Easy encrypt, ee for short, is a command line shell with built-in support for exchanging and maintaining cryptographic keys, comparing exchanged keys efficiently during conversations, achieving forward security, backing up and restoring key stores and using keys to encrypt and decrypt files. It sets a different focus compared to other tools.
When the usability of encryption tools is debated, most of the discussion revolves around ease of use for non-technical users. However, techies have a need for encryption tools as well. However, even security experts complain that GPG/PGP can be hard to use. ee's design emphasizes ease of use and straightfowardness.
If an adversary becomes root on a machine then nothing stops him from getting a user's keys, encrypted or not. Without root privileges he may still steal encrypted key rings. If that happens, only a strong password defends the keys against an offline brute-force attack. A strong password is necessarily long and users must enter it whenever they wish to use their private keys. Usability suffers.
ee keeps the keystore in a directory that only root can traverse. ee runs as a SUID root program, traverses the directory, maps they keystore into memory and drops its root privileges. They key store contains a counter that limits password entry to three consecutive false attempts. The password can be short, and it must be entered only once, when ee starts, no matter how often private keys are used.

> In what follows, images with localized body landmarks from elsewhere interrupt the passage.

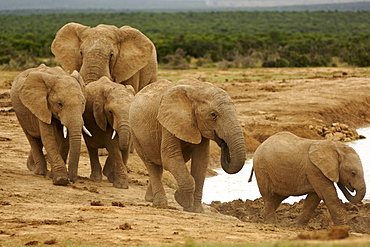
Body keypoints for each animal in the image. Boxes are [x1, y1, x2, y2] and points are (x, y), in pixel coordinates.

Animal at [129, 77, 247, 212]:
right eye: (213, 115)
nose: (223, 142)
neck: (198, 88)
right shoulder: (169, 121)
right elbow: (171, 158)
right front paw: (182, 200)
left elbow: (201, 160)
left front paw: (196, 210)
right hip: (135, 134)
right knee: (151, 165)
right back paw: (160, 204)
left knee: (158, 166)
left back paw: (150, 199)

ee has few commands but flexible concepts. add, delete, rename, info and show manage nick names, a core concept of ee. Each nick represents a communication partner and holds a unique key pair. The import and export commands are used when exchanging keys with a communication partner. Keys can be imported only once so that usage errors cannot cause the loss of a key.

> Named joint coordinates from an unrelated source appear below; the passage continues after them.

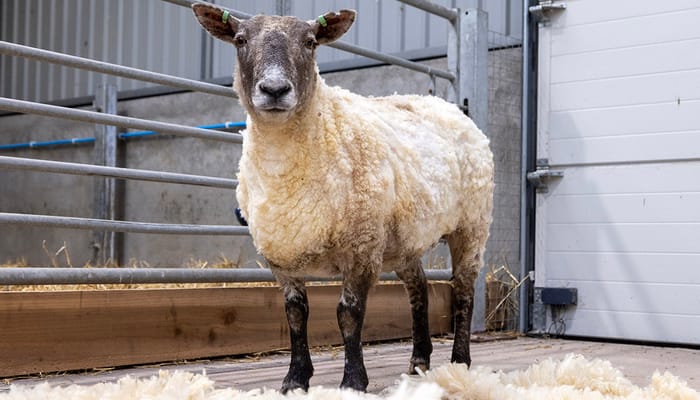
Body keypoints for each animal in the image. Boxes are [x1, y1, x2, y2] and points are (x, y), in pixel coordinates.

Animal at [192, 4, 494, 393]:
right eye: (240, 40)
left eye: (310, 42)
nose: (274, 89)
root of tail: (446, 105)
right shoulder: (281, 254)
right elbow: (295, 314)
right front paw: (295, 379)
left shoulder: (361, 247)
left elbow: (348, 314)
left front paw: (352, 380)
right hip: (402, 239)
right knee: (419, 289)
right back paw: (418, 362)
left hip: (471, 224)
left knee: (463, 292)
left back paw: (459, 362)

Publishing a single public key for use by unknown senders is handled with the clone command. The clone command creates a new nick with the private keys of another but without already imported keys.

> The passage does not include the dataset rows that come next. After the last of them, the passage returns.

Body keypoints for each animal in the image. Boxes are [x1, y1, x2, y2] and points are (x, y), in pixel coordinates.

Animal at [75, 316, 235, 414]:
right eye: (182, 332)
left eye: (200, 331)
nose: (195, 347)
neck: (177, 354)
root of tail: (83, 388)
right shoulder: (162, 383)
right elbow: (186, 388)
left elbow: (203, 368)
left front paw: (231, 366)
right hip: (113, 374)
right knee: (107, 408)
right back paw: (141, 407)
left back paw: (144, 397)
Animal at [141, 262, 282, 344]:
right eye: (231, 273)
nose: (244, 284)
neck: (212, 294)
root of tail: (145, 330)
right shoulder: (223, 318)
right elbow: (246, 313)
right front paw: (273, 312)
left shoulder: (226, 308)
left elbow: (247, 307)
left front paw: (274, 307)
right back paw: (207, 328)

The check command supports the verification of exchanged keys, for example, during a phone call. The check's security is independent of the computational power of the adversary. No amount of CPU power or data center capacity yields an advantage when performing a MITM attack. The transfer and confirm commands support the transfer of authority from one nick to a new one, with fresh key pairs. This yields forward secrecy.
The backup and restore commands support backing up, restoring and merging key stores in an encrypted form. Together, these commands allows one to synchronize one's keys across different machines.
The attach and fetch commands extract mail attachments from selected mail and compose mail windows with a given file as the attachment. If the nick field is set in the address book then the e-mail address of the recipient is filled in as well. (limited to Mail.app on OSX)
The man page of ee explains everything, with examples, in about 460 lines.
ee uses a limited set of concepts based on nicks and key exchange and allows to combine them explicitly to achieve more complex goals. Operations are direct and simple so that users can build an accurate mental model of what is going on and hence understand how ee will behave. The concept of authority transfers emerged from these considerations as well as private nicks and nick cloning (see the man page for details).
ee is designed to be self-contained and small. Its only dependencies are tweetnacl and libc. It supports command-line editing, a command history and UNIX pipes. Most importantly, its SLOC count is less than 5K (including tweetnacl) which is small enough to be inspected manually.
For comparison, the GnuPG 2.1 distribution contains 178K SLOC. The comparison is not entirely fair, because GnuPG has a much larger feature set. On the other hand, this is exactly what we wish to avoid with ee.